En un filósofo auténtico, la convicción de principios y el honor son una cuestión indisoluble, fundamentos inseparables. ¿Acaso no era consciente Giordano Bruno, cuando producto de sus inquietudes filosóficas juveniles, de su espíritu rebelde, que conjugaba con su fe religiosa, leyó a Erasmo de Rotterdam y a Copérnico, ambos censurados por la Inquisición del siglo XVI, para forjar un pensamiento en torno al ser humano y al universo, para él heliocéntrico, que lo condujo luego a sufrir persecución, exilio, cárcel, tortura y muerte?
Al cabo de años de exilio y nomadismo, en los que su obra cosechó fama por Europa, vuelve a Roma, donde es apresado en 1592, y entregado a la Inquisición en 1593. Defendió ante el tribunal el carácter filosófico de sus obras y proclamó la necesidad de libertad para el pensamiento, aunque tuviese como dique la autoridad divina.
Cuando se leyó su sentencia, en febrero de 1600, se limitó a argumentar que veía más miedo en quienes la dictaban que aquel por él mismo sentido. No se retractó de sus convicciones e ideas. No temió a la hoguera y sus cenizas fueron arrojadas al Tíber.
Actitudes como las de Bruno y otros filósofos que, conscientes del riesgo que para su tiempo, espacio y cultura podían implicar sus ideas, no las autocensuraron, son las que colocan el accionar filosófico en el exergo de su presente y en las sendas del porvenir.
Bajo el hermoso y evocativo título de “El honor de los filósofos” (Acantilado, Barcelona, 2020), Víctor Gómez Pin exalta la historia de múltiples formas de suplicios sufridos por pensadores que se mantuvieron firmes, es decir, conscientes, con los ojos abiertos y en defensa de sus principios, aun en los momentos finales de sus vidas, convencidos de que era mejor morir que vivir sin pensar.
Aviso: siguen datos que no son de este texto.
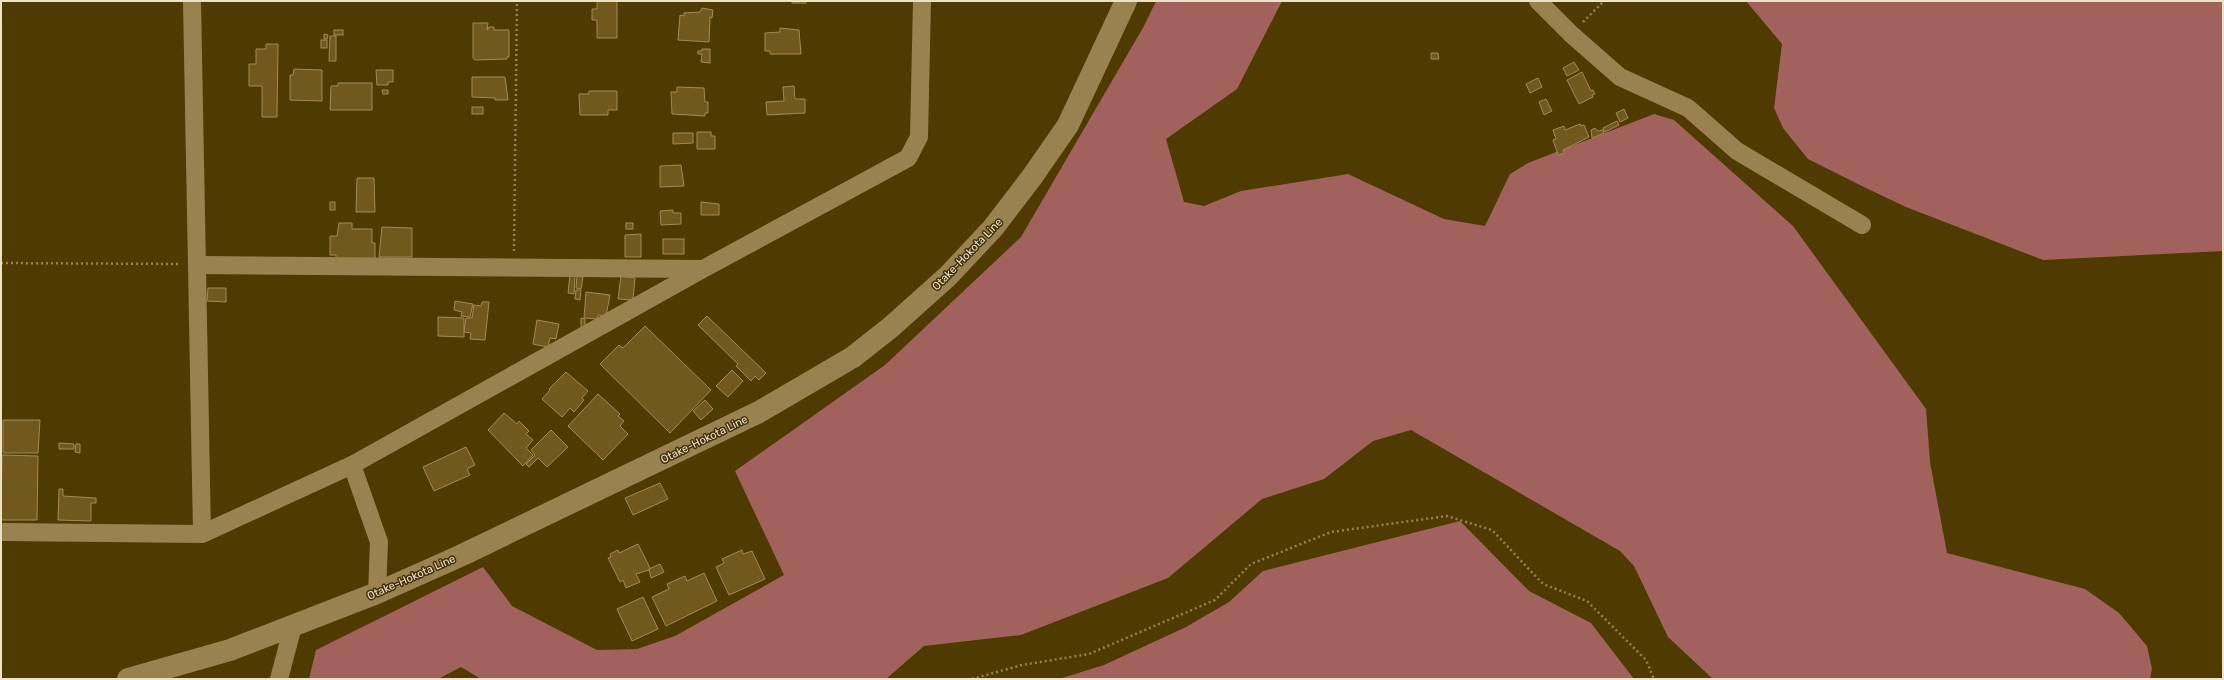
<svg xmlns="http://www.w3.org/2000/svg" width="2224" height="680" font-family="Rubik,sans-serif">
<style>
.forest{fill:#a1625d}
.building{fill:#71581c;stroke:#a28a58}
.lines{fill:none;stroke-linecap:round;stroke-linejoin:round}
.path{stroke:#948257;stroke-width:2.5;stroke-dasharray:2 3;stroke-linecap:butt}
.street{stroke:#998250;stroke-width:18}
.secondary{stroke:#998250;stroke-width:22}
.labels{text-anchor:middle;stroke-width:3;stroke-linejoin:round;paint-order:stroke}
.street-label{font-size:11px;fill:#ede1c7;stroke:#413109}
</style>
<rect width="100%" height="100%" fill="#4f3a01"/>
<g class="forest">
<path d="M1156 1H1282L1237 89 1166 139 1184 202 1204 206 1241 191 1348 174 1444 219 1485 226 1510 174 1528 163 1654 114 1674 120 1793 226 1926 409 1930 462 1947 553 2085 589 2119 613 2147 646 2152 669 2150 679H1713L1668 637 1634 566 1620 551 1411 430 1373 441 1324 479 1262 499 1168 578 1021 635 924 646 886 679H481L461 667 438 679H309L316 650 483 567 512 606 597 650 637 649 675 636 784 575 735 471 885 365 1021 237 1144 26Z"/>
<path d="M1746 1H2223V251L2043 260 1906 207 1866 188 1808 159 1783 128 1774 108 1782 44Z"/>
<path d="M1460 521 1529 591 1591 623 1634 679H1059L1104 665 1186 627 1229 602 1263 571Z"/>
</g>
<g class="building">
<path d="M597 1H617V38H597V20H592V9H597Z"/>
<rect x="792" y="1" width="14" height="2"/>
<path d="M702 8 713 10 712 18 710 17 709 42 678 40 680 15 684 16V13L700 12Z"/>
<path d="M473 23H488L487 30 489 27H494V30H509V57H507V59L475 60 473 58Z"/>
<path d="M780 28 799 30 801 54H770V51H765V33L780 32Z"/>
<rect x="334" y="30" width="9" height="5"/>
<path d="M324 34 328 35 327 39H324Z"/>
<path d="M330 36H336V61H329Z"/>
<rect x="321" y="40" width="6" height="8"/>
<path d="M266 44H278L277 117H262V86H249V64H256V49H266Z"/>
<path d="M702 49H710V63L701 62 702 54H698V51H702Z"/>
<path d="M1431 53H1438L1439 59H1431Z"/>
<path d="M1574 62 1579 70 1567 76 1563 68Z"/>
<path d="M294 69 322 70V101L290 100V75H293Z"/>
<path d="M376 70H393V82H388V85H377Z"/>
<path d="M1582 72 1591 91 1593 90 1595 94 1592 95 1593 97 1579 104 1567 80Z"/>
<path d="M472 77H505L508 100H495V98L472 97Z"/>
<path d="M1538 78 1542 87 1530 93 1526 84Z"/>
<path d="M338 83H372V110H330L331 86H338Z"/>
<path d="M794 86 795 99H805V113L767 115 766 102 784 101 783 87Z"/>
<path d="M677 87 704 88 705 102H708V113H705V116L672 114 671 92H677Z"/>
<path d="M382 90H388V94H383Z"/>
<path d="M589 91H617V110H608V115H580L579 94H589Z"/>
<path d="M1546 99 1552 111 1544 115 1539 102Z"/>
<rect x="472" y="107" width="11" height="7"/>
<path d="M1624 109 1628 118 1620 122 1616 113Z"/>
<path d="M1617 121 1619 125 1605 132 1603 128Z"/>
<path d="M1580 124 1581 126 1584 125 1589 137 1563 150 1564 153 1558 155 1553 140 1556 139 1553 130 1564 126 1565 130Z"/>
<path d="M1595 128 1598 131 1603 130 1604 133 1592 138 1591 130Z"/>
<path d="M697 132H711V136H715V149H697Z"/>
<path d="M673 133H693V143L673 144Z"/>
<path d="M681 165 684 186 660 187V166Z"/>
<path d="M357 178H374L375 212H356Z"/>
<rect x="330" y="202" width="5" height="8"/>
<path d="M701 202 719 204V215H701Z"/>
<path d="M673 210V213H681V224L661 225 660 211Z"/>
<path d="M339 223H352V229H372V243H375V261L336 260V255H330V236H337Z"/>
<rect x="626" y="223" width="7" height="6"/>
<path d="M382 227 412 228V257H379Z"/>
<path d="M641 234V257H625V235Z"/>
<rect x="663" y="239" width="21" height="15"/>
<path d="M570 275 575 276 574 294 568 293Z"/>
<path d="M577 276 583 277 581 289 576 288Z"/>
<path d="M621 276 635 278 633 300 618 299Z"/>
<path d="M208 288H226V302L207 301Z"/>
<path d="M576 290H581L580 300 575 299Z"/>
<path d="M586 292 610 295 606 316 598 315 597 319 584 318Z"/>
<path d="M455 301 473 304 470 317 461 316 462 312 454 310Z"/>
<path d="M482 302H489L485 340 470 339 471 333 464 332 466 318H472L474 305 481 306Z"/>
<path d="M707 316 766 373 759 380 755 376 751 381 736 366 738 364 698 325Z"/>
<path d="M438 317 464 318V337L438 336Z"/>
<path d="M581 318 585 319V327H581Z"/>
<path d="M537 320 559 324 556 339 550 338 548 347 533 344Z"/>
<path d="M645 326 711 390 670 433 600 364 619 345 623 348Z"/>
<path d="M732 370 743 381 728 397 716 386Z"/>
<path d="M566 372 588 391 582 398 584 400 574 412 570 408 562 417 542 399 550 390 549 389Z"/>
<path d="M598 394 620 414 618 416 624 421 620 426 628 434 603 460 568 426Z"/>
<path d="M705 400 713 409 701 420 693 411Z"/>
<path d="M504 413 517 424 519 421 529 431 526 434 533 440 526 448 533 455 523 466 488 430Z"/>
<path d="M3 420H40L38 453H3Z"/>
<path d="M551 430 568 447 547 467 538 458 529 467 526 464 535 455 531 450Z"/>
<path d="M59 443 74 444V449H59Z"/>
<path d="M76 444H80V453L75 452Z"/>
<path d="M466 447 475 465 467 469 470 475 434 491 423 467Z"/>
<path d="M2 455 38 456 37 520H1Z"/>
<path d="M660 483 668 499 633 515 625 498Z"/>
<path d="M59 489H63V496L96 498V503H91V521L58 520Z"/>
<path d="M638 544 650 568 649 570 636 574 640 582 626 588 623 580 620 582 608 558 611 557 610 554 618 550 619 553Z"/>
<path d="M742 550 743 554 752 551 765 579 729 595 716 567 724 563 722 559Z"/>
<path d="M660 564 664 572 651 578 649 569Z"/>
<path d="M704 573 717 601 666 626 652 597 669 589 667 584 685 576 687 581Z"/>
<path d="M643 597 658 629 632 641 617 609Z"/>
</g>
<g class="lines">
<g class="path">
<path d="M1583 22 1604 1"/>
<path d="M514 251 517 1"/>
<path d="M1 263 179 264"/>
<path d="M972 679 1022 665 1089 654 1215 600 1251 564 1331 532 1447 516 1492 530 1543 584 1587 601 1646 660 1654 679"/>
</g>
<g class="street">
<path d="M192 1 202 534"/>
<path d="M1538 1 1571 34 1620 77 1688 108 1737 151 1862 225"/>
<path d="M198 265 702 269"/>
<path d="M352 465 379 542 377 593"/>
<path d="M1 532 202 534 352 465 703 269 908 158 919 137 922 1"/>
<path d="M279 679 293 626"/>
</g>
<path class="secondary" d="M128 679 230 650 377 593 460 556 759 412 853 357 891 327 948 276 993 228 1032 177 1068 125 1126 1"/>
</g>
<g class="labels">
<g class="street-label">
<text transform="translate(967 254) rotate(-46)" y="4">Otake-Hokota Line</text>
<text transform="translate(704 439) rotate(-26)" y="4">Otake-Hokota Line</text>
<text transform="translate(411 577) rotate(-24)" y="4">Otake-Hokota Line</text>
</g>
</g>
<rect width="2224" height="680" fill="none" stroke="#ede1c7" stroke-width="4"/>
</svg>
Así, resalta el compromiso y el sacrificio por las ideas y por la libertad del pensamiento humanístico, científico, artístico o incluso religioso, en hombres y mujeres como Sócrates, Calístenes de Olinto, sobrino de Aristóteles, Hipatia, hija de Teón de Alejandría, Plinio el Viejo, Marco Tulio Cicerón, Miguel Servet, Descartes, Spinoza, Leibniz, Simone Weil, Olympe de Gouges, Condorcet, Tomas Moro, Boecio el decapitado, Shostakóvich el fusilado, George Politzer también, hasta la muerte oscura en un túnel de una calle de París del poeta Gérard de Nerval, entre otros héroes y heroínas de la dignidad humana.
De igual forma, los sacerdotes jesuitas y de otras congregaciones católicas, así como pastores o líderes de otras denominaciones de la fe, que ofrendaron sus vidas a favor de los derechos, la libertad, la igualdad y la justicia aquí, sobre la tierra, lo hicieron conscientes de la trascendencia de su creencia y del riesgo personal que su postura conllevaba.
Lo que hizo al bonzo Thich Quang Duc, de 73 años, inmolarse pegándose fuego sin inmutarse, el 11 de junio de 1963, en una calle de Saigón, fue la convicción de la trascendencia de su sacrificio, como protesta por la persecución de los budistas protagonizada por el régimen de Vietnam del Sur que dirigía Ngo Dinh Diem, en la guerra de Vietnam.
El totalitarismo, en cualquiera de sus formas y vertientes, así como el dominio de lo absurdo han tratado siempre de oprimir el pensamiento filosófico, por cuanto ven en este el germen del disenso y, consecuentemente, la quiebra del conformismo, del cautiverio de las ideas y del orden económico, social, jurídico y político establecido.
La filosofía no adoctrina para salvar a la humanidad. Por el contrario, salva a la humanidad del peligro y el horror del imperio de las doctrinas. (Ver Global, Vol. 18, No.98, Enero-Febrero 2022).